WHAT THE EXERCISE ASKS:
Write out the entries exactly, leaving out every picture.

TASK INPUT:
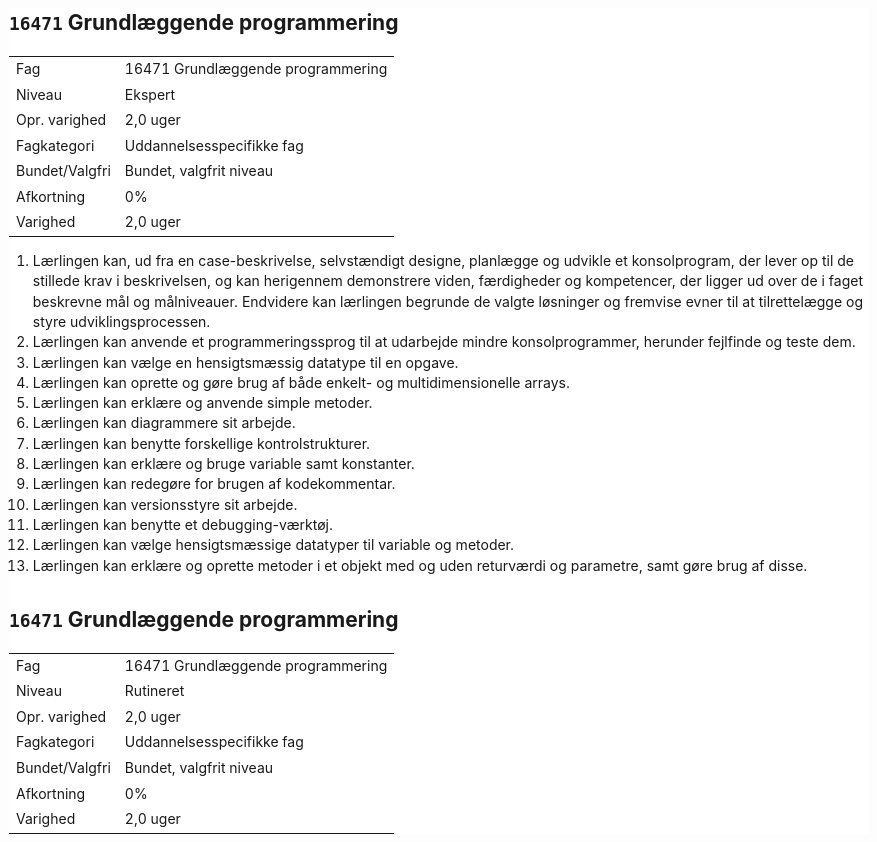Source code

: ## `16471` Grundlæggende programmering

|||
|:-|:-|
|Fag| 16471 Grundlæggende programmering|
|Niveau| Ekspert|
|Opr. varighed| 2,0 uger|
|Fagkategori| Uddannelsesspecifikke fag|
|Bundet/Valgfri| Bundet, valgfrit niveau|
|Afkortning| 0%|
|Varighed| 2,0 uger|

1. Lærlingen kan, ud fra en case-beskrivelse, selvstændigt designe, planlægge og udvikle et konsolprogram, der lever op til de stillede krav i beskrivelsen, og kan herigennem demonstrere viden, færdigheder og kompetencer, der ligger ud over de i faget beskrevne mål og målniveauer. Endvidere kan lærlingen begrunde de valgte løsninger og fremvise evner til at tilrettelægge og styre udviklingsprocessen.
2. Lærlingen kan anvende et programmeringssprog til at udarbejde mindre konsolprogrammer, herunder fejlfinde og teste dem.
3. Lærlingen kan vælge en hensigtsmæssig datatype til en opgave.
4. Lærlingen kan oprette og gøre brug af både enkelt- og multidimensionelle arrays.
5. Lærlingen kan erklære og anvende simple metoder.
6. Lærlingen kan diagrammere sit arbejde.
7. Lærlingen kan benytte forskellige kontrolstrukturer.
8. Lærlingen kan erklære og bruge variable samt konstanter.
9. Lærlingen kan redegøre for brugen af kodekommentar.
10. Lærlingen kan versionsstyre sit arbejde.
11. Lærlingen kan benytte et debugging-værktøj.
12. Lærlingen kan vælge hensigtsmæssige datatyper til variable og metoder.
13. Lærlingen kan erklære og oprette metoder i et objekt med og uden returværdi og parametre, samt gøre brug af disse.

## `16471` Grundlæggende programmering

|||
|:-|:-|
|Fag| 16471 Grundlæggende programmering|
|Niveau| Rutineret|
|Opr. varighed| 2,0 uger|
|Fagkategori| Uddannelsesspecifikke fag|
|Bundet/Valgfri| Bundet, valgfrit niveau|
|Afkortning| 0%|
|Varighed| 2,0 uger|
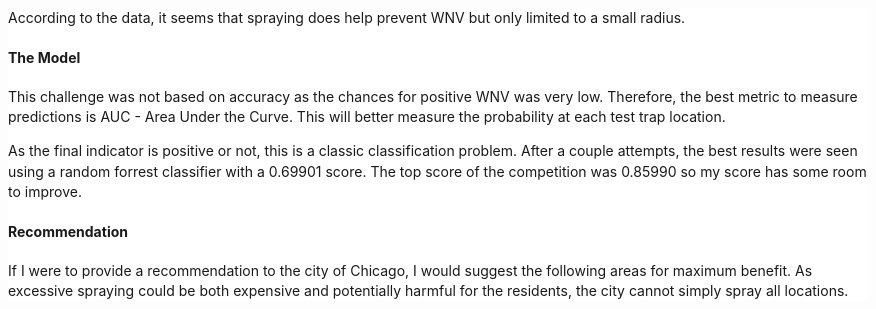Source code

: According to the data, it seems that spraying does help prevent WNV but only limited to a small radius.

#### The Model
This challenge was not based on accuracy as the chances for positive WNV was very low. Therefore, the best metric to measure predictions is AUC - Area Under the Curve. This will better measure the probability at each test trap location.

As the final indicator is positive or not, this is a classic classification problem. After a couple attempts, the best results were seen using a random forrest classifier with a 0.69901 score. The top score of the competition was 0.85990 so my score has some room to improve.

#### Recommendation
If I were to provide a recommendation to the city of Chicago, I would suggest the following areas for maximum benefit. As excessive spraying could be both expensive and potentially harmful for the residents, the city cannot simply spray all locations.

<p align="center">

ANSWER TO THIS EXERCISE:
Source code

: ## `16471` Grundlæggende programmering

|||
|:-|:-|
|Fag| 16471 Grundlæggende programmering|
|Niveau| Ekspert|
|Opr. varighed| 2,0 uger|
|Fagkategori| Uddannelsesspecifikke fag|
|Bundet/Valgfri| Bundet, valgfrit niveau|
|Afkortning| 0%|
|Varighed| 2,0 uger|

1. Lærlingen kan, ud fra en case-beskrivelse, selvstændigt designe, planlægge og udvikle et konsolprogram, der lever op til de stillede krav i beskrivelsen, og kan herigennem demonstrere viden, færdigheder og kompetencer, der ligger ud over de i faget beskrevne mål og målniveauer. Endvidere kan lærlingen begrunde de valgte løsninger og fremvise evner til at tilrettelægge og styre udviklingsprocessen.
2. Lærlingen kan anvende et programmeringssprog til at udarbejde mindre konsolprogrammer, herunder fejlfinde og teste dem.
3. Lærlingen kan vælge en hensigtsmæssig datatype til en opgave.
4. Lærlingen kan oprette og gøre brug af både enkelt- og multidimensionelle arrays.
5. Lærlingen kan erklære og anvende simple metoder.
6. Lærlingen kan diagrammere sit arbejde.
7. Lærlingen kan benytte forskellige kontrolstrukturer.
8. Lærlingen kan erklære og bruge variable samt konstanter.
9. Lærlingen kan redegøre for brugen af kodekommentar.
10. Lærlingen kan versionsstyre sit arbejde.
11. Lærlingen kan benytte et debugging-værktøj.
12. Lærlingen kan vælge hensigtsmæssige datatyper til variable og metoder.
13. Lærlingen kan erklære og oprette metoder i et objekt med og uden returværdi og parametre, samt gøre brug af disse.

## `16471` Grundlæggende programmering

|||
|:-|:-|
|Fag| 16471 Grundlæggende programmering|
|Niveau| Rutineret|
|Opr. varighed| 2,0 uger|
|Fagkategori| Uddannelsesspecifikke fag|
|Bundet/Valgfri| Bundet, valgfrit niveau|
|Afkortning| 0%|
|Varighed| 2,0 uger|
Source code

: According to the data, it seems that spraying does help prevent WNV but only limited to a small radius.

#### The Model
This challenge was not based on accuracy as the chances for positive WNV was very low. Therefore, the best metric to measure predictions is AUC - Area Under the Curve. This will better measure the probability at each test trap location.

As the final indicator is positive or not, this is a classic classification problem. After a couple attempts, the best results were seen using a random forrest classifier with a 0.69901 score. The top score of the competition was 0.85990 so my score has some room to improve.

#### Recommendation
If I were to provide a recommendation to the city of Chicago, I would suggest the following areas for maximum benefit. As excessive spraying could be both expensive and potentially harmful for the residents, the city cannot simply spray all locations.

<p align="center">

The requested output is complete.